CITY BITES LIVE: Highlights from Ottawa Magazine’s Joe Beef kitchen party

A Joe Beef sandwich: David McMillan, Shawna Wagman and Fred Morin (L to R)

On Monday night I hosted a sold-out City Bites Live event at Urban Element, a celebration of the cookbook The Art of Living According to Joe Beef. The book’s co-authors, Frédéric Morin and David McMillan — also the chef-owners of the restaurant Joe Beef — were the guests of honour. They were charming, irreverent, entertaining, and insightful and their good humour swept through the room, setting the tone for a fabulous night of eating, drinking, and gabbing.

From the food world perspective, it’s no exaggeration to say 2011 was the year of Joe Beef. Montreal’s Little Burgundy neighbourhood bistro is adored by everyone from Lesley Chesterman – the Gazette’s food critic who gave it a rating of 4 out of 4 – to celebrity chefs like Anthony Bourdain and David Chang, who calls Joe Beef his favorite restaurant in the world. The Joe Beef cookbook has topped just about every best cookbook list in North America from Martha Stewart to Bon Appétit and recently even won over Alice Waters, the godmother of the farm to fork ethos.

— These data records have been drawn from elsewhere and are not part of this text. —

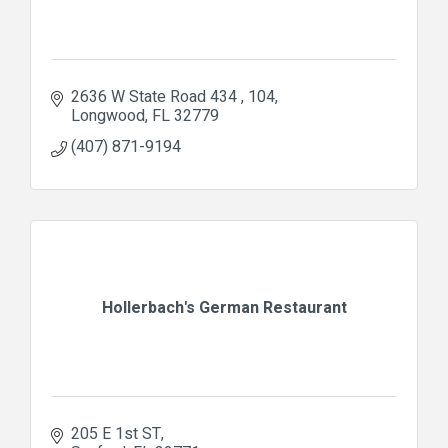
2636 W State Road 434 
104
Longwood
FL
32779
(407) 871-9194
Hollerbach's German Restaurant
205 E 1st ST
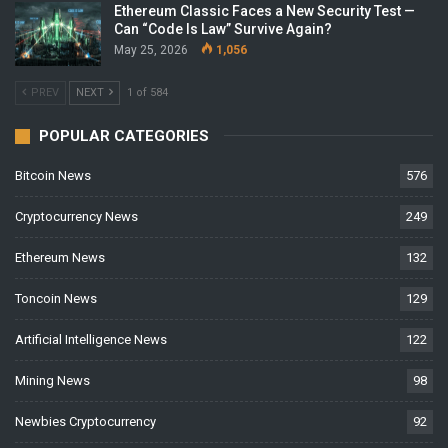
Ethereum Classic Faces a New Security Test —
Can “Code Is Law” Survive Again?
May 25, 2026
1,056
PREV
NEXT
1 of 584
POPULAR CATEGORIES
Bitcoin News
576
Cryptocurrency News
249
Ethereum News
132
Toncoin News
129
Artificial Intelligence News
122
Mining News
98
Newbies Cryptocurrency
92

During the Q&A portion of the evening, Fred and David spoke a lot about their interest in staying connected to the history of the city in which they live and work. It was that desire that led them to resurrect the name Joe Beef, the nickname of the legendary 19th century innkeeper and working class hero Joseph McKiernan, and give it second and third lives in the form of their restaurant and now, as a cookbook of sorts. They have described Joe Beef as a cross between a food temple and Pee Wee’s Playhouse. Anyone who has been there will understand why. There’s a unique playfulness, a sense of whimsy, and an unpretentiousness that permeates everything from its attitude and décor, to its charming service, right down to the food on the round—never square—plates featuring things like truffled beer-can chicken or their version of the KFC double down made with lobes of fried foie gras.